Estes tinham as mesmas ideias que ele sobre o estado da alma após a morte e
sobre a doutrina judaica concernente à ressurreição. “Insensatos! – diz o
apóstolo Paulo – não vedes que o que semeais não nasce, se antes não
morrer? E quando semeais, não semeais o corpo da planta que deve nascer, mas o
simples grão, como de trigo ou de qualquer outra coisa. O corpo, como uma
semente, agora é posto em terra cheio de corrupção e ressuscitará
incorruptível. Semeia-se corpo animal, ressuscita-se corpo espiritual. Se há
corpo animal, há também corpo espiritual. A carne e o sangue não podem
possuir o reino de Deus e a corrupção não possuirá esta herança incorruptível[4]”.
O corpo humano, composto de elementos terrestres, voltará
à terra e entrará nos elementos que compõem os corpos das plantas, dos animais
e dos homens. Esse corpo é incapaz de uma vida eterna; sendo corruptível, não
pode herdar a incorruptibilidade.
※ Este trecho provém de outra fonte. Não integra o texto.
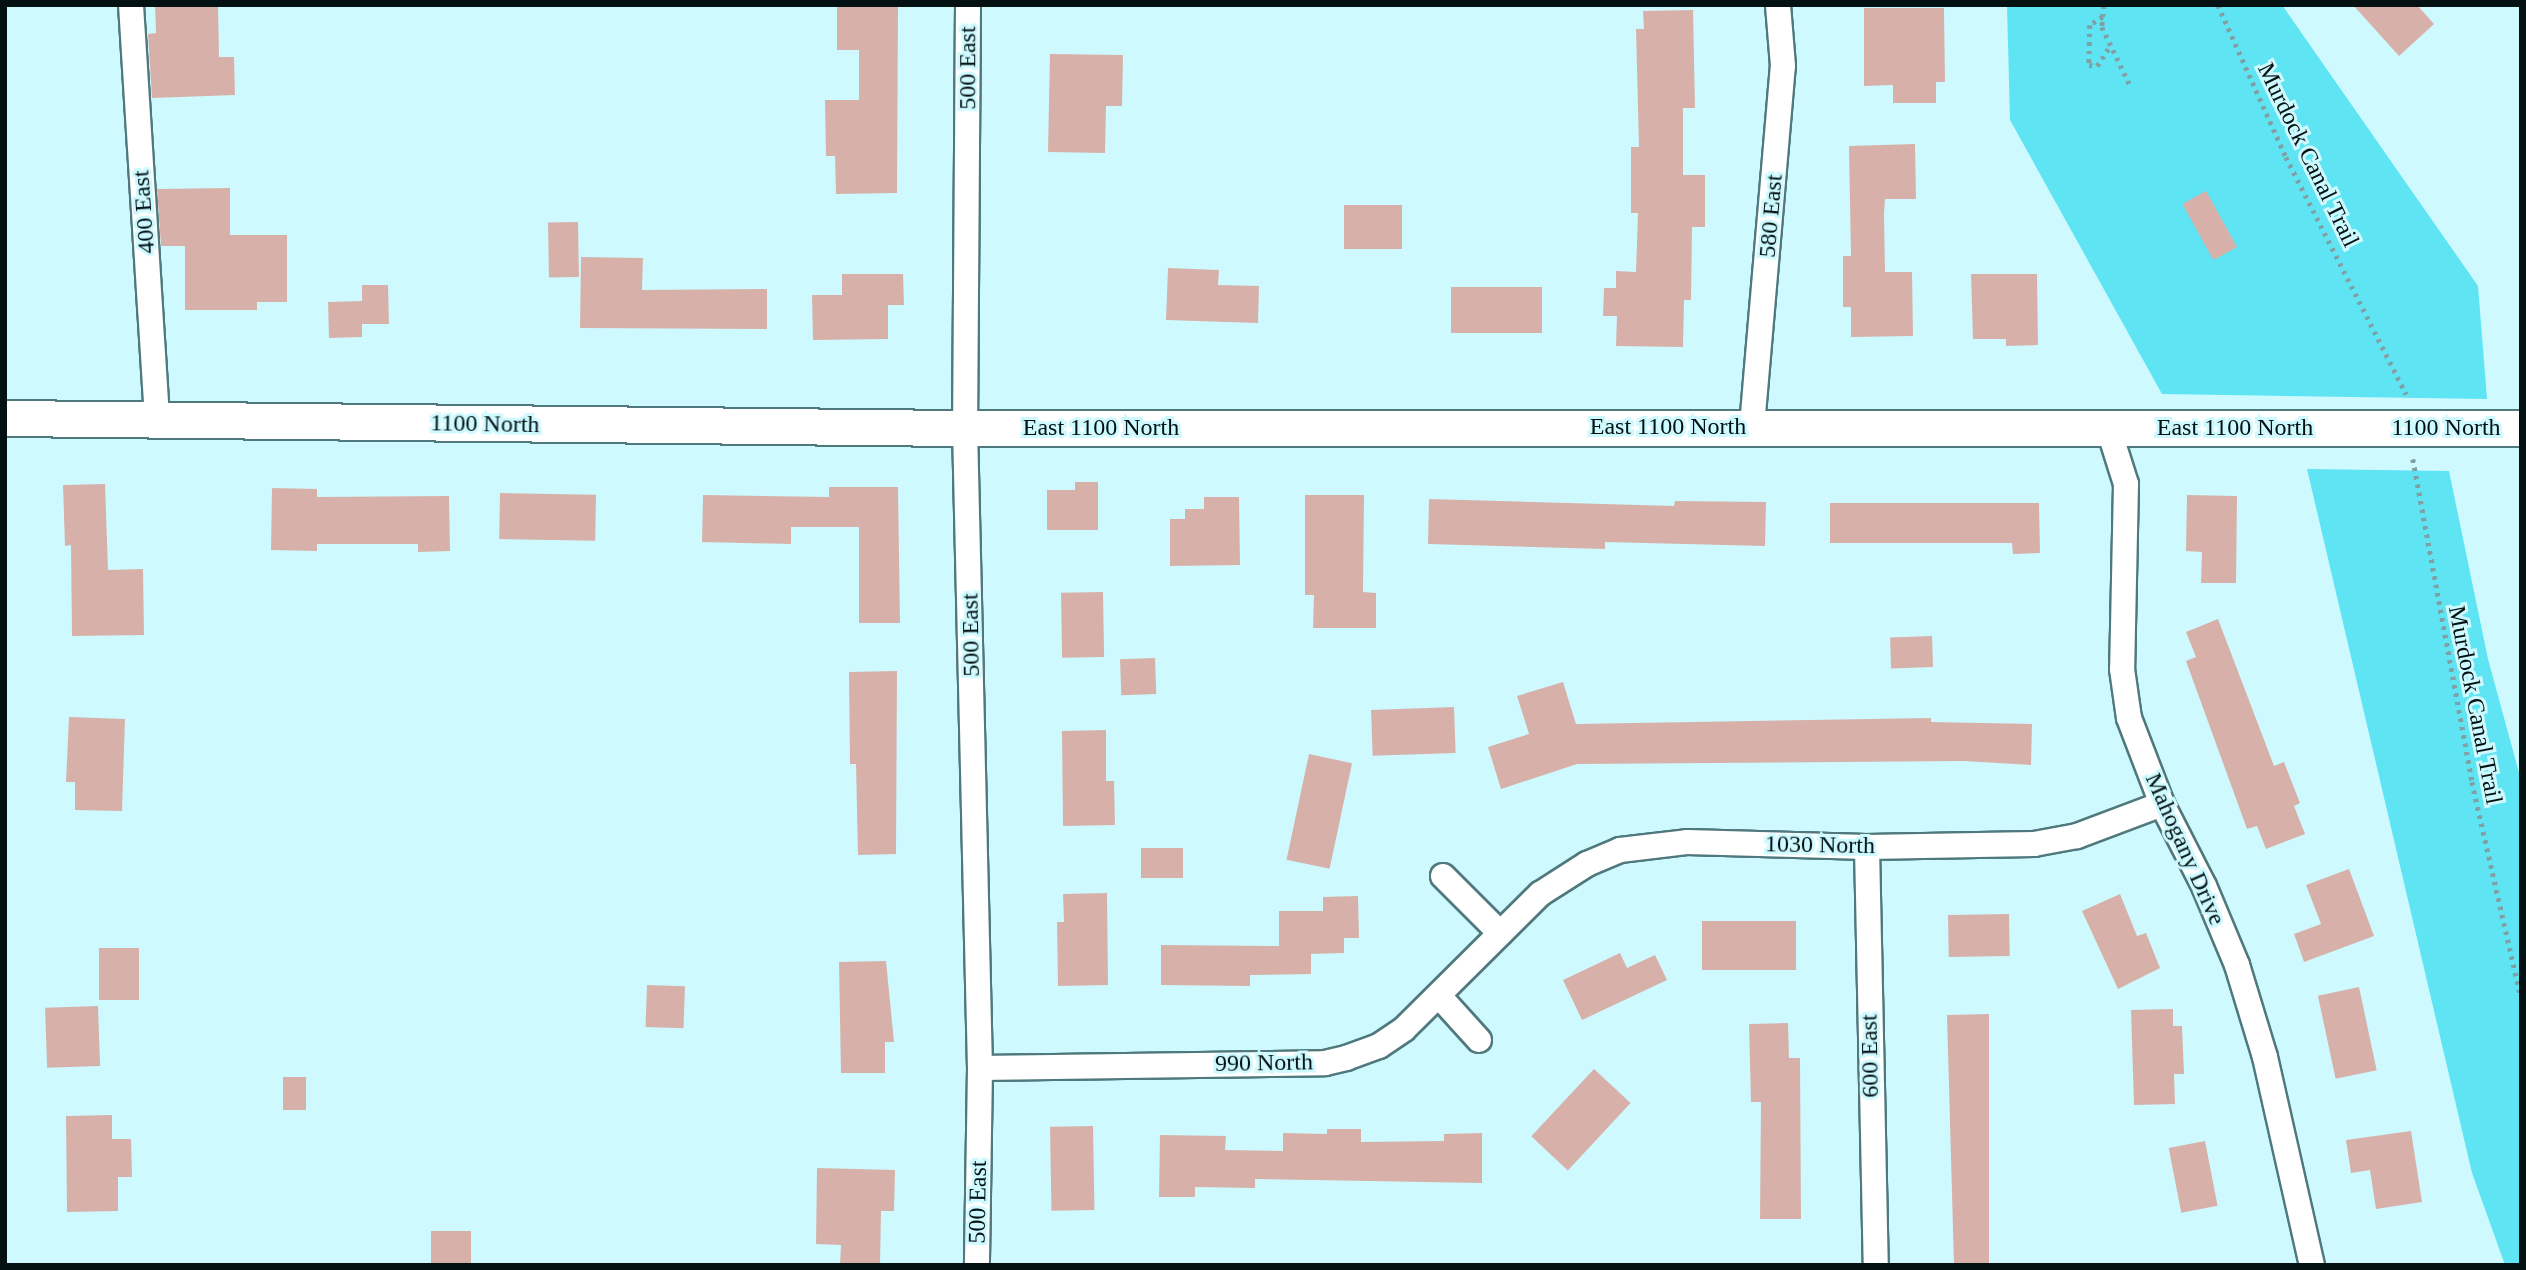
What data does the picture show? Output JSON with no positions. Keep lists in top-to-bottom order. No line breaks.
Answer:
{"streets":{"street":["500 East","400 East","580 East","1100 North","East 1100 North","1030 North","Mahogany Drive","600 East","990 North"],"path":["Murdock Canal Trail"]},"crossings":[["500 East","1100 North"],["500 East","East 1100 North"],["500 East","990 North"],["400 East","1100 North"],["580 East","East 1100 North"],["1100 North","East 1100 North"],["East 1100 North","Mahogany Drive"],["1030 North","Mahogany Drive"],["1030 North","600 East"],["1030 North","990 North"]]}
Um corpo espiritual nascerá da morte,
isto é, o eu espiritual se elevará como transfigurado acima das
partes do corpo feridas pela morte, numa liberdade maior e provido de um invólucro
espiritual.
Esta doutrina do Evangelho, tal como saiu das revelações
de Jesus e de seus discípulos, corresponde admiravelmente ao que agora já
sabemos da natureza do homem. É irrecusável que o Espírito ou alma, além de seu
corpo terrestre, é, na realidade, revestido de um corpo espiritual, o qual,
exatamente como a reprodução da flor de uma semente apodrecida, se liberta pela
morte do corpo material.
Muitas vezes se diz, por alegoria, que o sono é irmão da
morte; e o é na realidade. O sono não é senão a retirada do Espírito ou da
alma, o abandono provisório feito por ela das partes exteriores e mais
grosseiras do corpo. Dá-se o mesmo no momento da morte. Durante o sono,
nessas partes de nosso corpo, abandonadas por algum tempo por nossa
personalidade mais elevada, não reside senão a vida vegetativa. O homem fica
num estado de insensibilidade, mas seu sangue circula nas veias, sua respiração
continua; todas as funções da vida vegetativa estão em plena atividade,
assemelhando-se às da vida inconsciente das plantas. Essa retirada passageira
do elemento espiritual do homem parece necessária, de vez em quando, para o
elemento material, porque este último acaba por se destruir, a bem dizer, a si
mesmo, por um desgaste muito prolongado, e se enfraquece ao serviço do
Espírito. A vida vegetativa, abandonada a si mesma, e deixada em repouso pela
atividade do Espírito, pode então continuar a trabalhar sem entraves na sua
restauração, conforme as leis de sua natureza. Eis por que, depois de um sono
saudável, sentimos nosso corpo como repousado, com o que se alegra o nosso
Espírito; mas, depois da morte, a vida vegetativa também abandona os elementos
materiais do corpo, que lhe deviam sua ligação, e eles se desagregam.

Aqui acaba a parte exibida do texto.